Putting an end to violence against women in rural communities
On the international day for the elimination of violence against women, IFAD reaffirms its commitment to eliminate and prevent gender-based violence.
Violence against women can be physical, emotional, psychological, or sexual in nature. It not only affects the victims and perpetrators, but it involves their families, the whole community and peace and prosperity.
Violence against women is an extreme manifestation of gender inequality and an infringement on human rights with no social or economic boundaries. It undermines people’s physical and mental health, their ability to be productive workers.
A global phenomenon
- One in three women and girls experience physical or sexual violence in their lifetime, most frequently from their partner
- Worldwide, almost 750 million women and girls alive today were married before their 18th birthday; while 200 million women and girls have undergone female genital mutilation (FGM)
- 71 per cent of all human trafficking victims worldwide are women and girls, and three out of four of these women and girls are sexually exploited
- One in two women killed worldwide were killed by their partners or family in 2012; while only one out of 20 men were killed under similar circumstances
Why is this issue important to IFAD?
IFAD recognises that gender equality and women's empowerment are key for rural transformation, but without addressing violence against women these development goals are not attainable. Freedom from all forms of gender-based violence is a fundamental human right and an important requirement for food and nutrition security. Indeed, violence reduces rural women well-being and can reduce a rural woman's ability to work, care for her family and contribute to society.
Violence affects all groups of women, but rural and indigenous people are particularly vulnerable. Many aspects of the lives of rural women expose them to risks, such as fetching water and wood for fuel from distant locations or walking to or from markets after dark.
Traditional harmful practices, such as forced and early marriage and female genital mutilation also perpetuate violence against women between generations and constitute a significant impediment to inclusive and sustainable rural development.

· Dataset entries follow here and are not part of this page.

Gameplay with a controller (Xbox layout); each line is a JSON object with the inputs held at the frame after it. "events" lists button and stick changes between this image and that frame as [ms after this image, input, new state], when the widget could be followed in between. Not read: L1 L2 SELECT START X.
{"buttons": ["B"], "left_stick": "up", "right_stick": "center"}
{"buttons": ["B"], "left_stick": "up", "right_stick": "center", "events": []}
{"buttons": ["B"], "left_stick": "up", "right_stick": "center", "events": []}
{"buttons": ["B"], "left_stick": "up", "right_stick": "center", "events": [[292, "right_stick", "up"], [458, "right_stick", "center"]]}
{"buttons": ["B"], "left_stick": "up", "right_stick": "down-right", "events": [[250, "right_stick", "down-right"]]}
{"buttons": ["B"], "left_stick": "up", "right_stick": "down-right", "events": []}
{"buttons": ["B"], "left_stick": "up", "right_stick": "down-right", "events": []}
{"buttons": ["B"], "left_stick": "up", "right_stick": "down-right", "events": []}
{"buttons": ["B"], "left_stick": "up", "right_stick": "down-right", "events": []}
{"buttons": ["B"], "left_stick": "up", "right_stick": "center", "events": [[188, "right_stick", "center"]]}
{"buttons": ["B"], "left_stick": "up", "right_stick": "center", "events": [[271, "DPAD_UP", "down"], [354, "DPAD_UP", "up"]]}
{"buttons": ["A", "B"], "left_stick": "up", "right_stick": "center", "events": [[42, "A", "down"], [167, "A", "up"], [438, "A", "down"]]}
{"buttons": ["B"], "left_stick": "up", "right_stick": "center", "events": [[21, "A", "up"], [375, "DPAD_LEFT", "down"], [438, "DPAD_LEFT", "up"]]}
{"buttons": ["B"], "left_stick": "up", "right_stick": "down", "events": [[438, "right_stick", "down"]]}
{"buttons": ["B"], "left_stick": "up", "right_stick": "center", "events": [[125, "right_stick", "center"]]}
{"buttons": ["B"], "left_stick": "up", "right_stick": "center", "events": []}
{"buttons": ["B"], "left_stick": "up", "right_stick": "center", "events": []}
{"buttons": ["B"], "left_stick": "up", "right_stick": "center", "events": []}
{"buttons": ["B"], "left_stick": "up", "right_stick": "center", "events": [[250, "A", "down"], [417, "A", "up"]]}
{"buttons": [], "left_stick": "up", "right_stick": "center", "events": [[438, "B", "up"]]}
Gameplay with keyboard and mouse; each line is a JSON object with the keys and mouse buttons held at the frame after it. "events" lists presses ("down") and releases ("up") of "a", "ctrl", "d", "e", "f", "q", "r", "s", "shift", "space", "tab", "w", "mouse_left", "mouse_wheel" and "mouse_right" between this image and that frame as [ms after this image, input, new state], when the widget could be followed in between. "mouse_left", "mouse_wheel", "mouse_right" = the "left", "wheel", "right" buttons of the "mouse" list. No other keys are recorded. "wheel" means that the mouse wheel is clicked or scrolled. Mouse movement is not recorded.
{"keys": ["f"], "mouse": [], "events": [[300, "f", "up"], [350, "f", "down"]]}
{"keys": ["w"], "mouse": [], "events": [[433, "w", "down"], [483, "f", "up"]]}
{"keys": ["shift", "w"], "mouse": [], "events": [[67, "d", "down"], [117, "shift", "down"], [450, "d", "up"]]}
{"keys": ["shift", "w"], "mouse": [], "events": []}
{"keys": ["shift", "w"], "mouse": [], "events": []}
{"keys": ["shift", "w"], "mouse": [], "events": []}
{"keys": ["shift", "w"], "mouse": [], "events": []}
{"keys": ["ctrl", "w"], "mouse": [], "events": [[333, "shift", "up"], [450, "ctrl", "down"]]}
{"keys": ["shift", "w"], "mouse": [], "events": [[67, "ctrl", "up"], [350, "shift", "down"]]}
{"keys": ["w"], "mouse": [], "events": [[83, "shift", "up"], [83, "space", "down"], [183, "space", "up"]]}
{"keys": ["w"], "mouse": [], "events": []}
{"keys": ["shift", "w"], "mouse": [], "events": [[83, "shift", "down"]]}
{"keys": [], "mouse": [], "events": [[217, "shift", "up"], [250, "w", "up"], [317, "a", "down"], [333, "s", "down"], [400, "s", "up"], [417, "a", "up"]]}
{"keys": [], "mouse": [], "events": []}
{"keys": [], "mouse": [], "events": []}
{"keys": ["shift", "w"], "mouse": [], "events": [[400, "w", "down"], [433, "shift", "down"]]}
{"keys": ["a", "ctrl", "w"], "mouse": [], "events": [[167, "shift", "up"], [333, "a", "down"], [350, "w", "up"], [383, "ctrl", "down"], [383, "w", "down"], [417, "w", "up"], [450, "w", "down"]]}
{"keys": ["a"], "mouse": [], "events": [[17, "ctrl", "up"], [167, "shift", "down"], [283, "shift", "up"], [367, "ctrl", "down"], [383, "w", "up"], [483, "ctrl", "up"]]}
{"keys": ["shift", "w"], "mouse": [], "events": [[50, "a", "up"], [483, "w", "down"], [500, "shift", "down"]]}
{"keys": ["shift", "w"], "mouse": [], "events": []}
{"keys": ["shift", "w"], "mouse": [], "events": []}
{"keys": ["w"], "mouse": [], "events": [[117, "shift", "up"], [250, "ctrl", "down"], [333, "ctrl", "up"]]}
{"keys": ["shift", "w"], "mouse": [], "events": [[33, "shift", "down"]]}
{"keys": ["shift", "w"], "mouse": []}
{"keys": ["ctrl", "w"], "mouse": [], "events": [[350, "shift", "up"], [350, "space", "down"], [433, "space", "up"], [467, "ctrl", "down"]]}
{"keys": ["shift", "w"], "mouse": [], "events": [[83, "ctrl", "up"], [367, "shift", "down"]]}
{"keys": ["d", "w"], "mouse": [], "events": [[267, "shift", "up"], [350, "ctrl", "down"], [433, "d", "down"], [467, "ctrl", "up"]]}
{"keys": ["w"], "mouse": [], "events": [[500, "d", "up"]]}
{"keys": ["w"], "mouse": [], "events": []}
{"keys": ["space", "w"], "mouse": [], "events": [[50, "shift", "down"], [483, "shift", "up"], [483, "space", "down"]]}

What can IFAD investments do to prevent violence against women in rural communities?
Women's empowerment for gender equality
Empowering rural women economically can help reduce their vulnerability to abuse and strengthen their independence. Many IFAD-financed programmes support women’s livelihoods in smallholder farming, fishing, livestock-keeping and rural entrepreneurship. By enabling greater access to land, credit and other productive resources, these initiatives accelerate the economic and social empowerment of rural women. In the process, they allow women a greater degree of safety from harm.
Getting a seat at the table
IFAD’s efforts to prevent violence against women also include strengthening their representation in producer organizations and community decision-making bodies. Traditional and political leaders, local government officials and opinion leaders all play a vital role in community life. Any systemic change has to be supported by these leaders, which should include women, to become sustainable.
Engaging with men, poor rural households and community leaders
Empowering rural women economically can help reduce their vulnerability to abuse, however, the same women often remain disempowered within their household and communities. In addition, men can be overlooked in interventions yet they too may struggle with traditional gender roles and relations, such as perceptions of “masculine” behaviour and substance abuse.
IFAD and partner institutions developed Household Methodologies which are activities that enable family members to work together and improve relations, decision-making and share work more equally. Household Methodologies tackle underlying social norms, attitudes and behaviours that represent the root causes – rather than the symptoms – of gender inequality and violence. They can also be applied across communities to improve gender relations.
In Malawi, for example, gender inequalities are being addressed at the household, group, and village level. Together with economic empowerment and increased representation, the project is promoting Household Methodologies in target villages, to address the underlying causes of gender inequality, with specific attention paid to households affected by HIV/AIDS. The result is increased participation of women in decision-making, reduction of their workload and an improved control over resources and benefits that in turn can efficiently reduce the incidence of domestic violence.